Detroit: Zona de conflicto (Detroit, 2017) ralla la hipocresía al criticar los mismos medios de producción que han hecho posible su existencia. Ha sido escrita por Mark Boal, un hombre blanco, y dirigida por Kathryn Bigelow, una mujer blanca, ambos de currículos intachables, pero la cúspide dramática de su historia - interpretada mayormente por un elenco afroamericano - sugiere que ante la hegemonía racista del hombre blanco la única victoria posible para el hombre negro es renunciar a colaborar con él.
¿Esta cuestión ideológica sabotea la película más allá de sus buenas intenciones? El film tiene problemas más urgentes de los que conllevan sus créditos. La mayoría pueden ser rastreados al guión, que está basado en hechos reales y por una cuestión de temeridad o reverencia trata a sus personajes (cada uno de los cuales posee un equivalente histórico) definiéndolos por lo que les pasa en vez de por quiénes son o por lo que hacen. Por otra parte, ésta es la historia de un grupo de víctimas, y como tales no les queda otra que padecerla.
La película se basa en la represión policíaca que tuvo lugar durante el verano de 1967 en Detroit, específicamente el “incidente” que le costó la vida a tres hombres durante un raid en un motel. La primera mitad del film narra de manera apremiante y caótica los eventos que llevan a las protestas y la subsecuente represión policíaca (Bigelow es una experta en confeccionar docuficciones bélicas a esta altura, y la ciudad de Detroit parece un auténtico campo de batalla); la segunda parte se concentra en el incidente en cuestión, en el que un policía racista (Will Poulter) tortura por una eternidad a sus víctimas, convencido falsamente de que de algo son culpables.

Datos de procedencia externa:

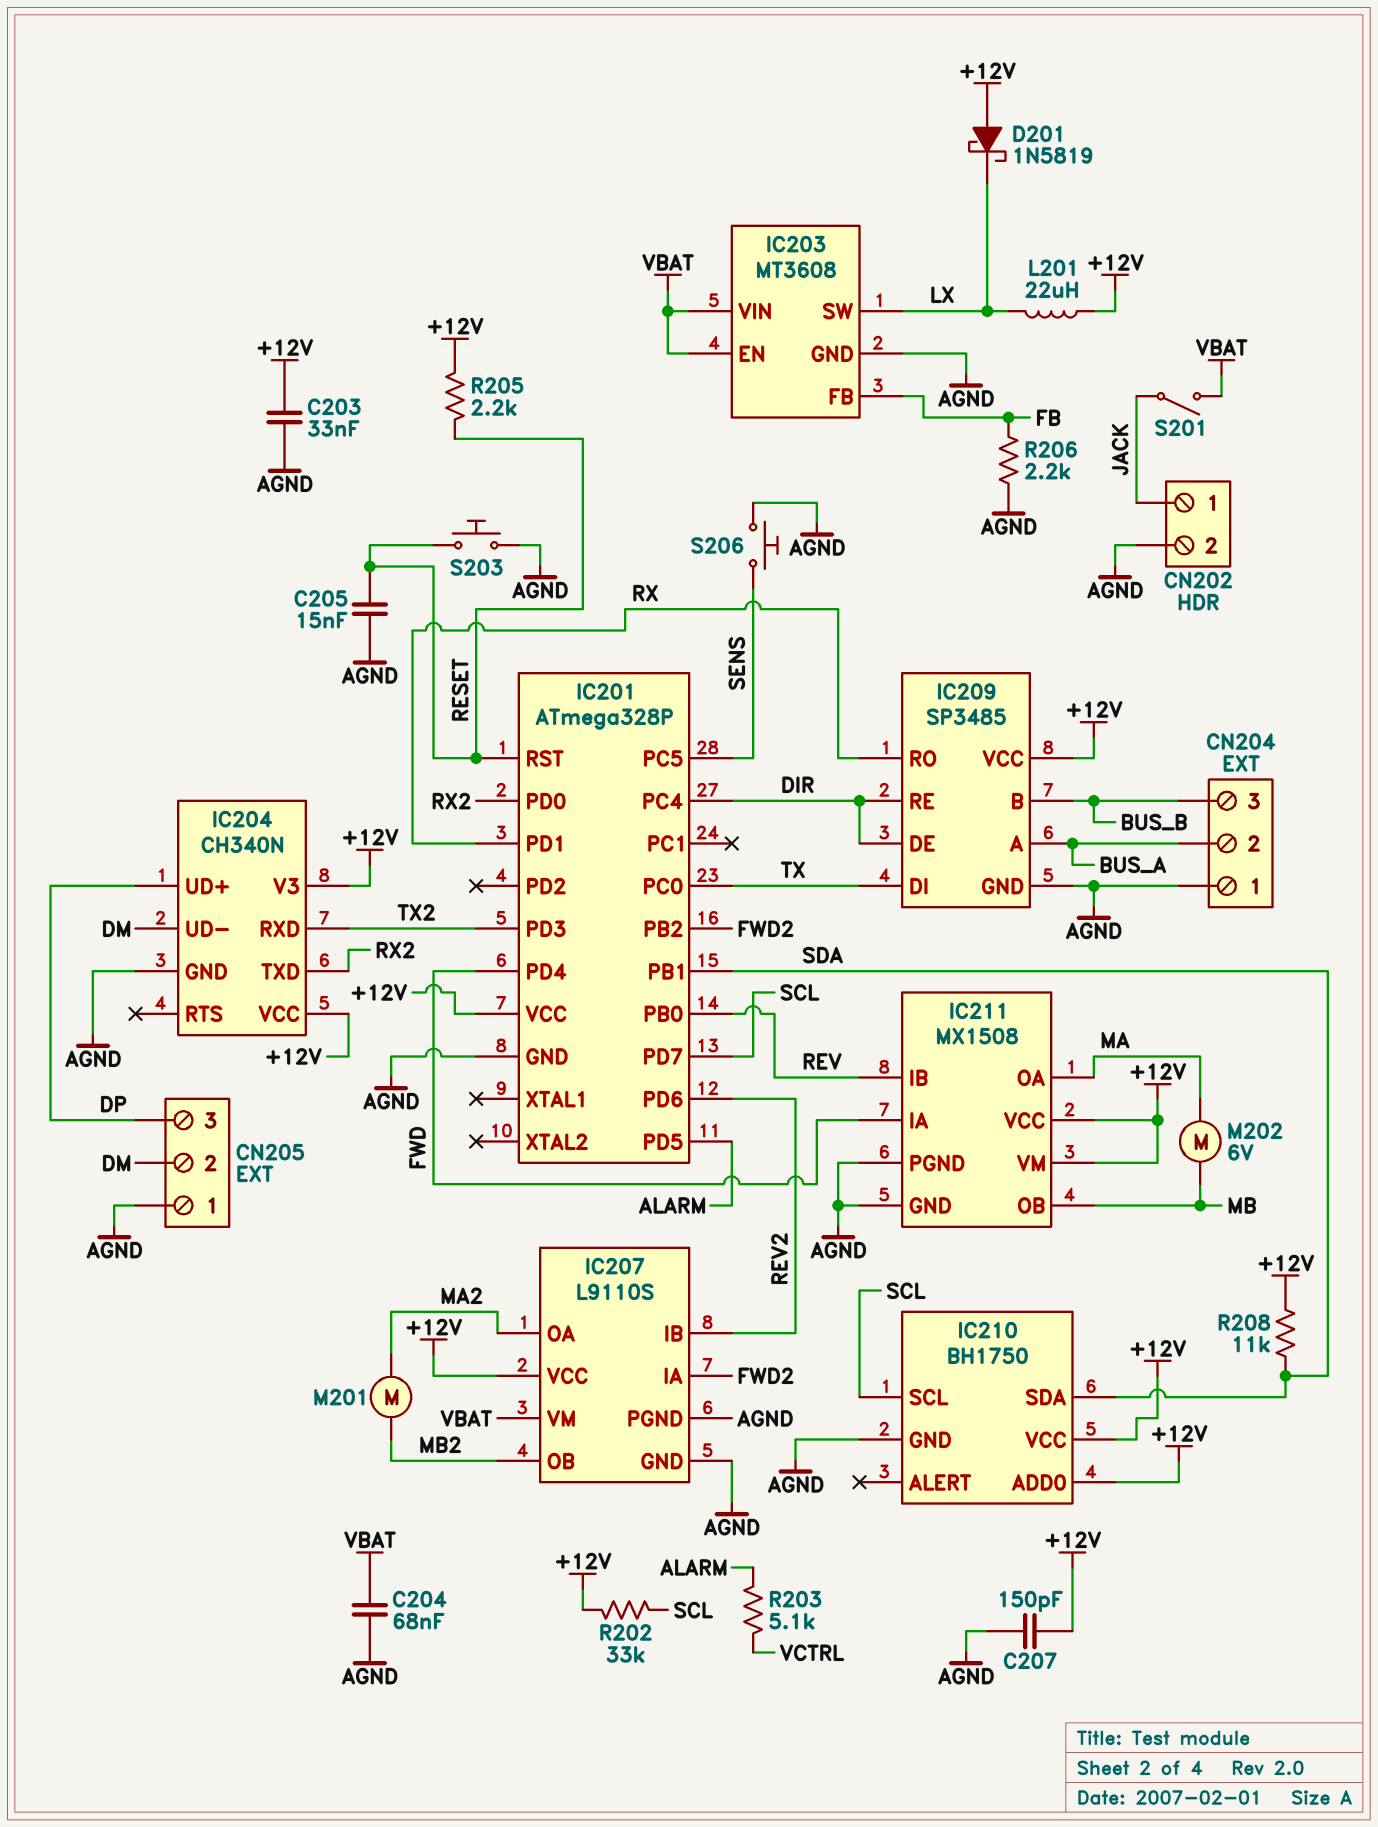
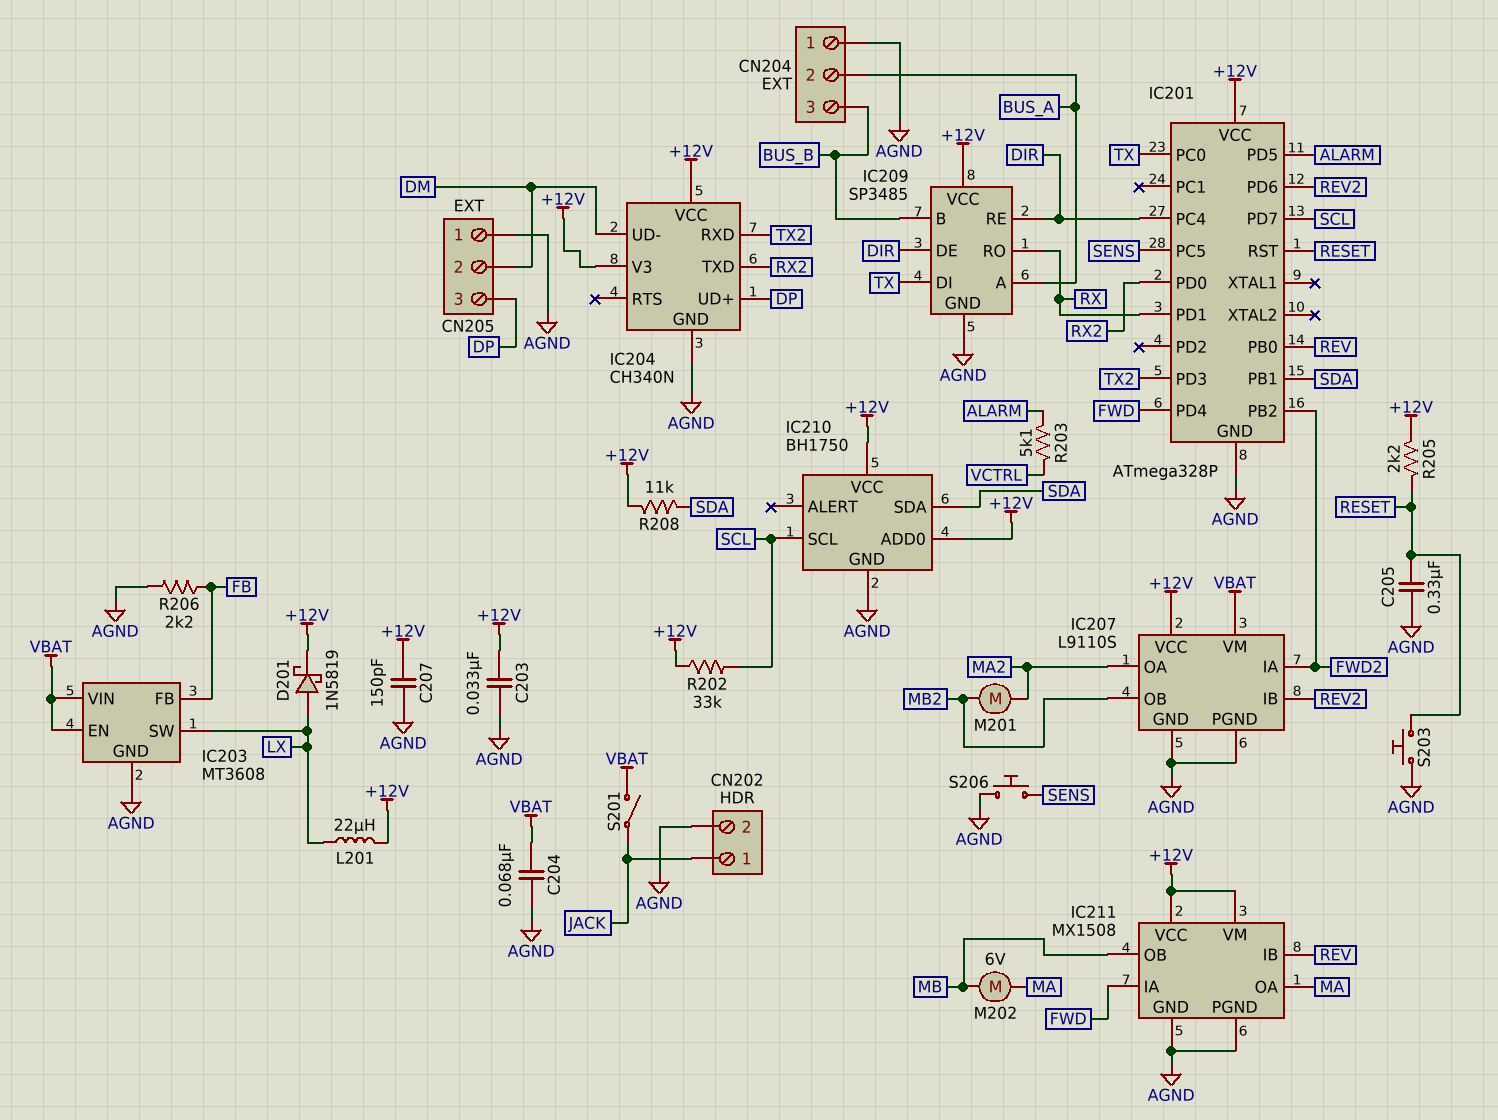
C205: 15nF (AGND, RESET) -> 330nF (AGND, RESET)
D201: schottky 1N5819 (A +12V, K LX) -> schottky 1N5819 (A LX, K +12V)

Dentro del elenco coral se destacan las actuaciones de Algee Smith, la única persona con un arco emocional significativo, y Poulter, cuyo rostro de púber endemoniado sugiere que sus acciones son caprichosas y alimentan una personalidad débil. Anthony Mackie y John Boyega ponen el cuerpo y probablemente la celebridad de sus rostros (si no sus nombres) de proyectos más comerciales, pero no aportan personajes o acciones. Podrían ser tranquilamente borrados de la cinta y no cambiaría absolutamente nada.
El problema fundamental de Detroit: Zona de conflicto es que por más que logra horrorizar con imágenes de violencia y tortura que son efectivamente insufribles y lindan la explotación, no logra conmover porque sus personajes apenas son establecidos como víctimas circunstanciales. Es una película que se queda con los hechos y apenas rasga el contenido humano.
Si algo logra la película es ubicarse junto a obras tan distintas como Django sin cadenas (Django Unchained, 2012) y 12 años de esclavitud (12 Years a Slave, 2013) al denunciar cuan absurdo es el racismo y capturar la irrealidad kafkiana de un grupo de gente oprimido porque sí. En definitiva trata sobre una noche que no termina, un sitio del cual no se puede escapar y una acusación falsa, arbitraria e injusta: una historia que parece compuesta de los recursos de una pesadilla pero está fundada en hechos reales, tan relevantes hace 40 años como hoy en día, lamentablemente.